### Assigned task
Word for word, return the lines below from the first through the line that has "[96,681,714,699] // Если", dropping the pictures.

[Data records]
------------------------------------------------------------

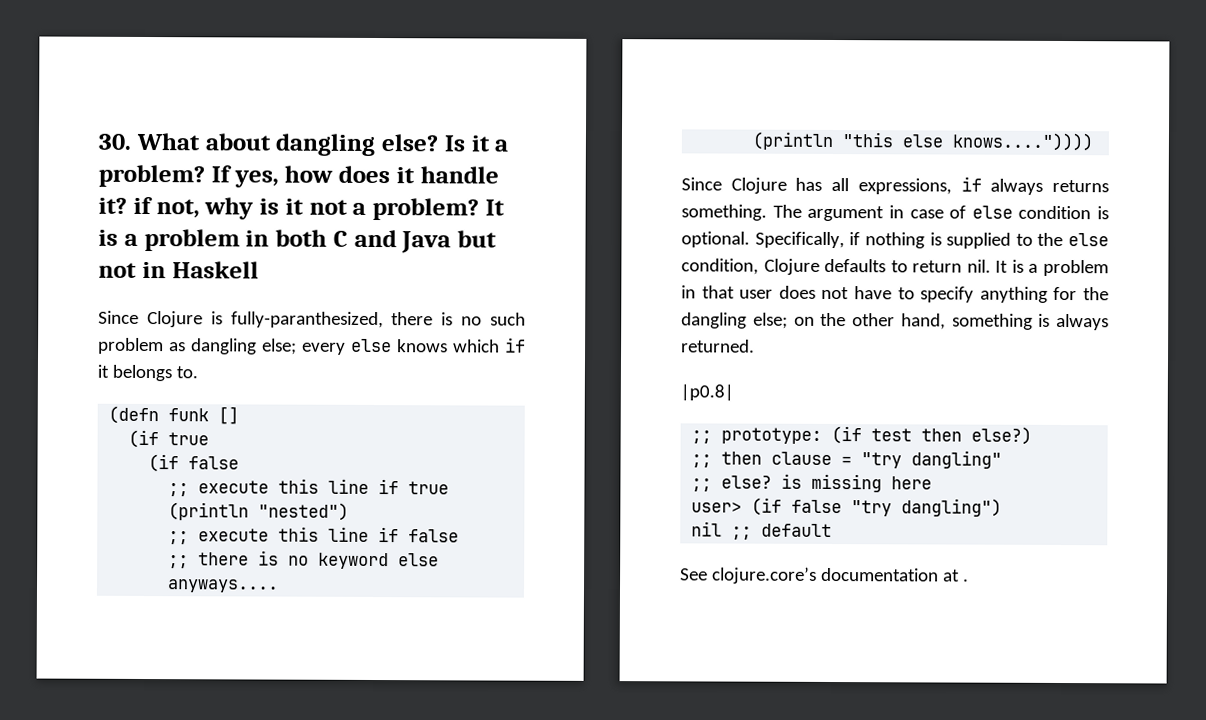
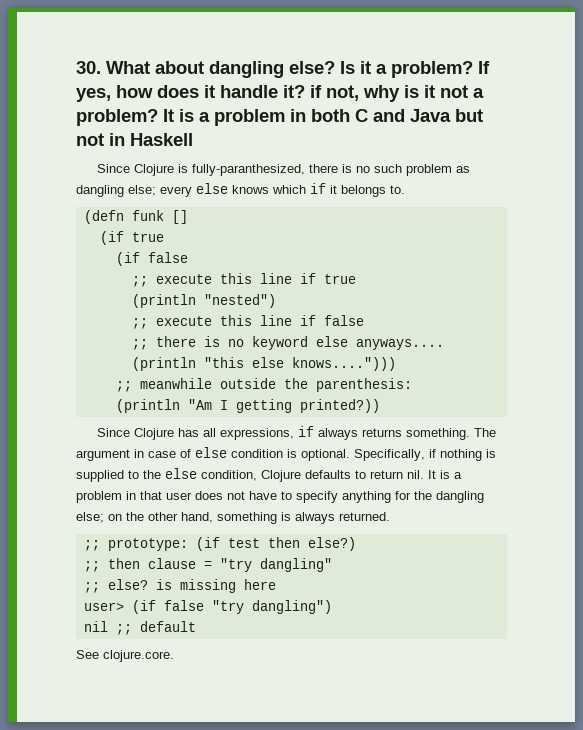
[952,132,1094,152] knows....")))) -> [291,357,396,371] [115,378,412,392] [115,399,380,413] knows...."))) // ;; meanwhile outside the parenthesis: // (println "Am I getting printed?))
[680,384,734,401] // |p0.8| -> (390, 516) none
[711,566,969,584] clojure.core’s documentation at . -> [103,650,174,662] clojure.core.

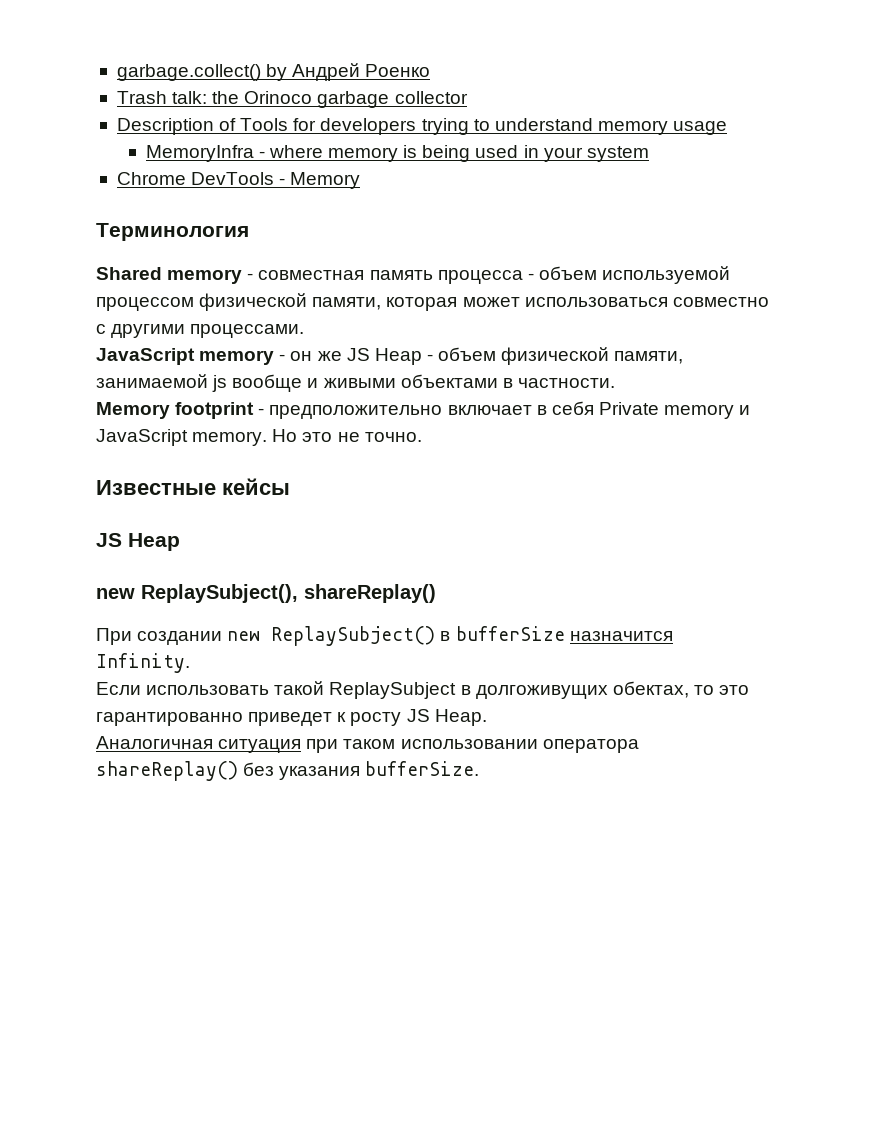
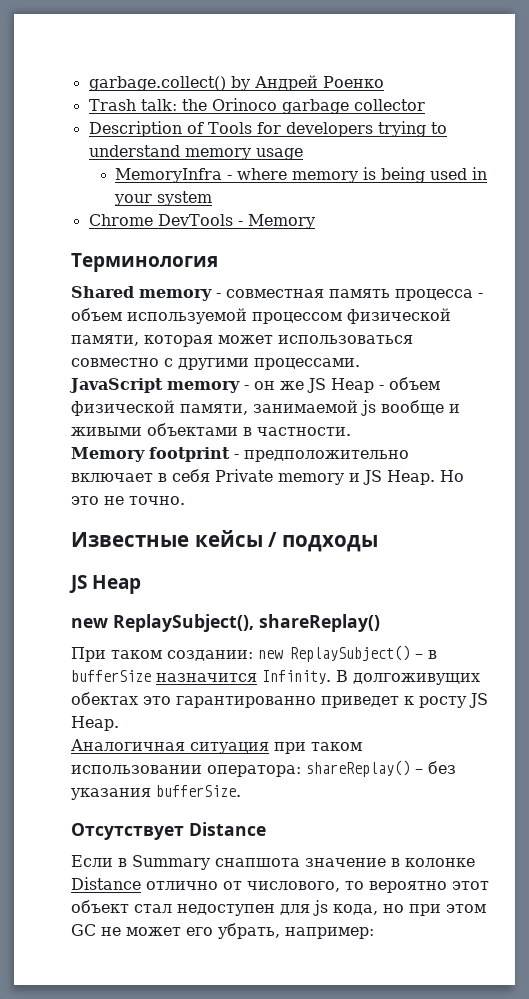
[96,429,268,446] JavaScript memory. -> [363,470,435,485] JS Heap.
(290, 486) none -> [268,532,378,552] / подходы
[137,631,223,645] создании -> [111,650,253,661] таком создании:
(436, 636) none -> [415,654,423,659] –
[96,681,714,699] // Если использовать такой ReplaySubject в долгоживущих обектах, то -> [336,670,480,685] [71,692,138,705] B долгоживущих обектах
[542,739,639,753] [96,761,238,781] оператора shareReplay() -> [207,760,423,777] оператора: shareReplay() –
(480, 768) none -> [71,822,266,840] [71,855,475,870] [71,877,489,893] [71,900,486,916] [71,923,374,939] // Отсутствует Distance // Если в Summary снапшота значение в колонке Distance отлично от числового, то вероятно этот объект стал недоступен для js кода, но при этом GC не может его убрать, например:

------------------------------------------------------------

### Exercise answer
[952,132,1094,152] knows....")))) -> [291,357,396,371] [115,378,412,392] [115,399,380,413] knows...."))) // ;; meanwhile outside the parenthesis: // (println "Am I getting printed?))
[680,384,734,401] // |p0.8| -> (390, 516) none
[711,566,969,584] clojure.core’s documentation at . -> [103,650,174,662] clojure.core.

[96,429,268,446] JavaScript memory. -> [363,470,435,485] JS Heap.
(290, 486) none -> [268,532,378,552] / подходы
[137,631,223,645] создании -> [111,650,253,661] таком создании:
(436, 636) none -> [415,654,423,659] –
[96,681,714,699] // Если использовать такой ReplaySubject в долгоживущих обектах, то -> [336,670,480,685] [71,692,138,705] B долгоживущих обектах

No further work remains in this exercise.